A SENIOR Russian diplomat has warned Norway it is now on the Kremlin’s list of potential nuclear targets after it granted the US permission to base 300 marines on its soil.
Cold War tensions between Moscow and Washington erupted last week after Washington revealed plans to station the elite commandos in Norway. Frants Klintsevitsj, a deputy chairman of Russia’s defence and security committee, gave a furious response to the deployment. In a chilling threat at the peace-loving Scandinavians, he warned: “This is very dangerous for Norway and Norwegians.”
He continued: “How should we react to this? We have never before had Norway on the list of targets for our strategic weapons. But if this develops, Norway’s population will suffer.

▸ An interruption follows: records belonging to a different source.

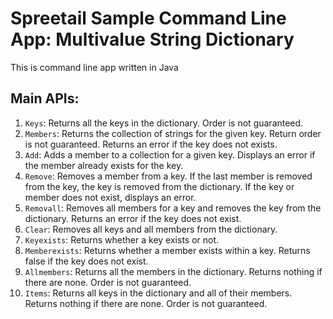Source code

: # Spreetail Sample Command Line App: Multivalue String Dictionary

This is command line app written in Java

## Main APIs:
1. `Keys`: Returns all the keys in the dictionary.  Order is not guaranteed.
2. `Members`: Returns the collection of strings for the given key.  Return order is not guaranteed.  Returns an error if the key does not exists.
3. `Add`: Adds a member to a collection for a given key. Displays an error if the member already exists for the key.
4. `Remove`: Removes a member from a key.  If the last member is removed from the key, the key is removed from the dictionary. If the key or member does not exist, displays an error.
5. `Removall`: Removes all members for a key and removes the key from the dictionary. Returns an error if the key does not exist.
6. `Clear`: Removes all keys and all members from the dictionary.
7. `Keyexists`: Returns whether a key exists or not.
8. `Memberexists`: Returns whether a member exists within a key.  Returns false if the key does not exist.
9. `Allmembers`: Returns all the members in the dictionary.  Returns nothing if there are none. Order is not guaranteed.
10. `Items`: Returns all keys in the dictionary and all of their members.  Returns nothing if there are none.  Order is not guaranteed.
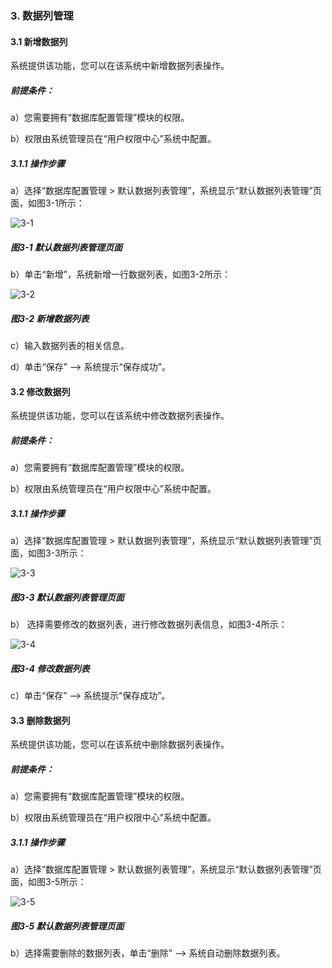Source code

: ### 3. 数据列管理

#### 3.1 新增数据列

系统提供该功能，您可以在该系统中新增数据列表操作。

##### 前提条件：

a）您需要拥有“数据库配置管理”模块的权限。

b）权限由系统管理员在“用户权限中心”系统中配置。

##### 3.1.1 操作步骤

a）选择“数据库配置管理 > 默认数据列表管理”，系统显示“默认数据列表管理”页面，如图3-1所示：

![3-1](https://www.feisuanyz.com/fsimage/zc-image/cz_7-11_img.png)

##### 图3-1 默认数据列表管理页面

b）单击“新增”，系统新增一行数据列表，如图3-2所示：

![3-2](https://www.feisuanyz.com/fsimage/zc-image/cz_7-12_img.png)

##### 图3-2 新增数据列表

c）输入数据列表的相关信息。

d）单击“保存” --> 系统提示“保存成功”。

#### 3.2 修改数据列

系统提供该功能，您可以在该系统中修改数据列表操作。

##### 前提条件：

a）您需要拥有“数据库配置管理”模块的权限。

b）权限由系统管理员在“用户权限中心”系统中配置。

##### 3.1.1 操作步骤

a）选择“数据库配置管理 > 默认数据列表管理”，系统显示“默认数据列表管理”页面，如图3-3所示：

![3-3](https://www.feisuanyz.com/fsimage/zc-image/3-13_img.png)

##### 图3-3 默认数据列表管理页面

b） 选择需要修改的数据列表，进行修改数据列表信息，如图3-4所示：

![3-4](https://www.feisuanyz.com/fsimage/zc-image/3-14_img.png)

##### 图3-4 修改数据列表

c）单击“保存” --> 系统提示“保存成功”。

#### 3.3 删除数据列

系统提供该功能，您可以在该系统中删除数据列表操作。

##### 前提条件：

a）您需要拥有“数据库配置管理”模块的权限。

b）权限由系统管理员在“用户权限中心”系统中配置。

##### 3.1.1 操作步骤

a）选择“数据库配置管理 > 默认数据列表管理”，系统显示“默认数据列表管理”页面，如图3-5所示：

![3-5](https://www.feisuanyz.com/fsimage/zc-image/cz_7-15_img.png)

##### 图3-5 默认数据列表管理页面

b）选择需要删除的数据列表，单击“删除” --> 系统自动删除数据列表。
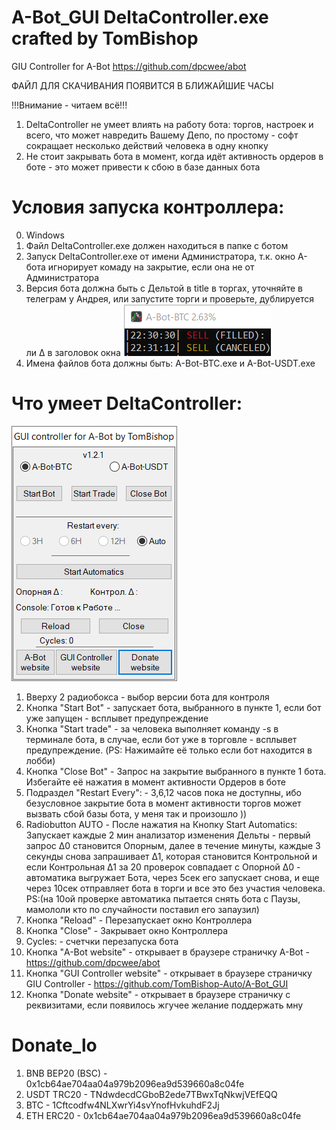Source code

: # A-Bot_GUI DeltaController.exe crafted by TomBishop
GIU Controller for A-Bot https://github.com/dpcwee/abot

ФАЙЛ ДЛЯ СКАЧИВАНИЯ ПОЯВИТСЯ В БЛИЖАЙШИЕ ЧАСЫ

!!!Внимание - читаем всё!!!
1. DeltaController не умеет влиять на работу бота: торгов, настроек и всего, что может навредить Вашему Депо, по простому - софт сокращает несколько действий человека в одну кнопку
2. Не стоит закрывать бота в момент, когда идёт активность ордеров в боте - это может привести к сбою в базе данных бота

# Условия запуска контроллера:
0. Windows
1. Файл DeltaController.exe должен находиться в папке с ботом
2. Запуск DeltaController.exe от имени Администратора, т.к. окно А-бота игнорирует комаду на закрытие, если она не от Администратора
3. Версия бота должна быть с Дельтой в title в торгах, уточняйте в телеграм у Андрея, или запустите торги и проверьте, дублируется ли Δ в заголовок окна ![](./pic/A-Bot-Delta.png)
4. Имена файлов бота должны быть: A-Bot-BTC.exe и A-Bot-USDT.exe

# Что умеет DeltaController:
![](./pic/Main.png)
1. Вверху 2 радиобокса - выбор версии бота для контроля
2. Кнопка "Start Bot" - запускает бота, выбранного в пункте 1, если бот уже запущен - всплывет предупреждение
3. Кнопка "Start trade" - за человека выполняет команду -s в терминале бота, в случае, если бот уже в торговле - всплывет предупреждение. (PS: Нажимайте её только если бот находится в лобби)
4. Кнопка "Close Bot" - Запрос на закрытие выбранного в пункте 1 бота. Избегайте её нажатия в момент активности Ордеров в боте
5. Подраздел "Restart Every": - 3,6,12 часов пока не доступны, ибо безусловное закрытие бота в момент активности торгов может вызвать сбой базы бота, у меня так и произошло ))
6. Radiobutton AUTO - После нажатия на Кнопку Start Automatics: Запускает каждые 2 мин анализатор изменения Дельты - первый запрос Δ0 становится Опорным, далее в течение минуты, каждые 3 секунды снова запрашивает Δ1, которая становится Контрольной и если Контрольная Δ1 за 20 проверок совпадает с Опорной Δ0 - автоматика выгружает Бота, через 5сек его запускает снова, и еще через 10сек отправляет бота в торги и все это без участия человека. PS:(на 10ой проверке автоматика пытается снять бота с Паузы, мамололи кто по случайности поставил его запаузил)
7. Кнопка "Reload" - Перезапускает окно Контроллера
8. Кнопка "Close" - Закрывает окно Контроллера
9. Cycles: - счетчки перезапуска бота
10. Кнопка "A-Bot website" - открывает в браузере страничку A-Bot - https://github.com/dpcwee/abot
11. Кнопка "GUI Controller website" - открывает в браузере страничку GIU Controller - https://github.com/TomBishop-Auto/A-Bot_GUI
12. Кнопка "Donate website" - открывает в браузере страничку с реквизитами, если появилось жгучее желание поддержать мну

# Donate_lo

1. BNB BEP20 (BSC) - 0x1cb64ae704aa04a979b2096ea9d539660a8c04fe
2. USDT TRC20      - TNdwdecdCGboB2ede7TBwxTqNkwjVEfEQQ
3. BTC             - 1Cftcodfw4NLXwrYi4svYnofHvkuhdF2Jj
4. ETH ERC20       - 0x1cb64ae704aa04a979b2096ea9d539660a8c04fe
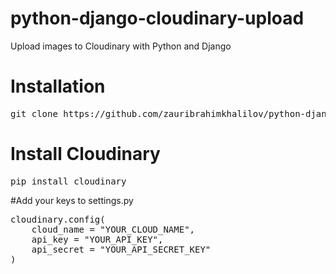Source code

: # python-django-cloudinary-upload
Upload images to Cloudinary with Python and Django

# Installation

<pre>
git clone https://github.com/zauribrahimkhalilov/python-django-cloudinary-upload.git
</pre>

# Install Cloudinary

<pre>
pip install cloudinary
</pre>

#Add your keys to settings.py

<pre>
cloudinary.config(
    cloud_name = "YOUR_CLOUD_NAME",
    api_key = "YOUR_API_KEY",
    api_secret = "YOUR_API_SECRET_KEY"
)
</pre>
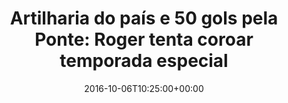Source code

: ---
layout: post
title: "Artilharia do país e 50 gols pela Ponte: Roger tenta coroar temporada especial "
date: 2016-10-06T10:25:00+00:00
external_link: "http://globoesporte.globo.com/sp/campinas-e-regiao/futebol/times/ponte-preta/noticia/2016/10/artilharia-do-pais-e-50-gols-pela-ponte-roger-tenta-coroar-temporada-especial.html"
categories: news globo.com
---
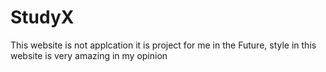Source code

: # StudyX
This website is not applcation it is project for me in the Future, style in this website is very amazing in my opinion
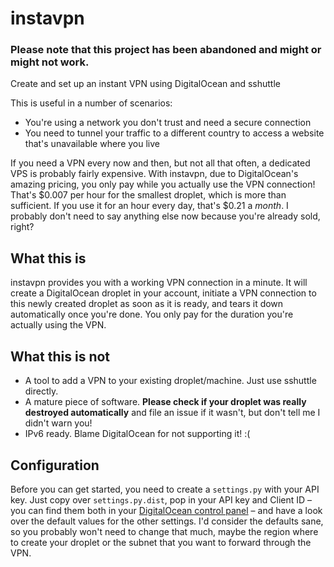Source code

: instavpn
========

### Please note that this project has been abandoned and might or might not work.

Create and set up an instant VPN using DigitalOcean and sshuttle

This is useful in a number of scenarios:
- You're using a network you don't trust and need a secure connection
- You need to tunnel your traffic to a different country to access a website that's unavailable where you live

If you need a VPN every now and then, but not all that often, a dedicated VPS is probably fairly expensive. With instavpn, due to DigitalOcean's amazing pricing, you only pay while you actually use the VPN connection! That's $0.007 per hour for the smallest droplet, which is more than sufficient. If you use it for an hour every day, that's $0.21 a *month*. I probably don't need to say anything else now because you're already sold, right?

## What this is
instavpn provides you with a working VPN connection in a minute. It will create a DigitalOcean droplet in your account, initiate a VPN connection to this newly created droplet as soon as it is ready, and tears it down automatically once you're done. You only pay for the duration you're actually using the VPN.

## What this is not
- A tool to add a VPN to your existing droplet/machine. Just use sshuttle directly.
- A mature piece of software. **Please check if your droplet was really destroyed automatically** and file an issue if it wasn't, but don't tell me I didn't warn you!
- IPv6 ready. Blame DigitalOcean for not supporting it! :(

## Configuration
Before you can get started, you need to create a `settings.py` with your API key. Just copy over `settings.py.dist`, pop in your API key and Client ID – you can find them both in your [DigitalOcean control panel](https://cloud.digitalocean.com/api_access) – and have a look over the default values for the other settings. I'd consider the defaults sane, so you probably won't need to change that much, maybe the region where to create your droplet or the subnet that you want to forward through the VPN.
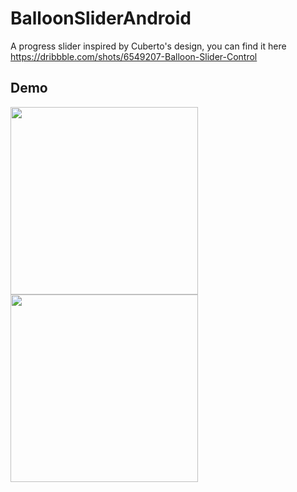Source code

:# BalloonSliderAndroid

A progress slider inspired by Cuberto's design, you can find it here https://dribbble.com/shots/6549207-Balloon-Slider-Control

## Demo
<html>
<img src="https://github.com/rohithThammaiah/BalloonSliderAndroid/blob/master/demo/with_rotation.gif" width="300">
<img src="https://github.com/rohithThammaiah/BalloonSliderAndroid/blob/master/demo/without_rotation.gif" width="300">
</html>
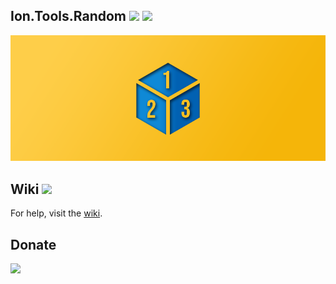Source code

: Ion.Tools.Random
![](https://img.shields.io/badge/style-Stable-green.svg?style=flat&label=Build)
![](https://img.shields.io/badge/style-1.1-blue.svg?style=flat&label=Version)
---
 <img src="https://github.com/ionsharp/Ion.Tools.Random/blob/main/Image/LogoWide.png?raw=true"/>

Wiki ![](https://img.shields.io/badge/style-Coming%20soon!-red.svg?style=flat&label=)
---
For help, visit the [wiki](https://github.com/ionsharp/Ion.Tools.Random/wiki).

Donate
---
[![](https://www.paypalobjects.com/en_US/i/btn/btn_donateCC_LG.gif)](https://www.paypal.com/cgi-bin/webscr?cmd=_s-xclick&hosted_button_id=AJJG6PWLBYQNG)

“We need to react against definitive military threats. And we have things to react to, I might as well tell it like it is.” The plan could see around 300 American special forces deployed at the Vaernes base near Trondheim, which lies around 600 miles from the frontier with Russia. Officials in Norway and the US said they were considering a deal for extra equipment and training for the Scandinavian country. The US military said the deployment would “enhance the collective ability of our two forces to work together”.
Maxime Gourov, a spokesman for the Russian embassy in Oslo, responded to the announcement last Monday: “Taking into account multiple statements made by Norwegian officials about the absence of threat from Russia to Norway, we would like to understand why Norway is so much willing to increase its military potential, in particular through the stationing of American forces in Vaernes.” Earlier this year the US revealed it was deploying equipment to Cold War-era caves in Norway.
The air-conditioned bunkers span much of central Norway and were used in the 1980s to store US equipment during the Cold War. They are large enough to hold equipment for 15,00 marines and are routinely used as a base for training exercises run in partnership with the Norwegian and US militaries. Norway has historically pledged not to accept a permanent contingent of foreign troops on its soil as long as it was not being directly threatened. And the Oslo administration says the latest deployment should be treated as a temporary military exercise rather than an indefinite posting.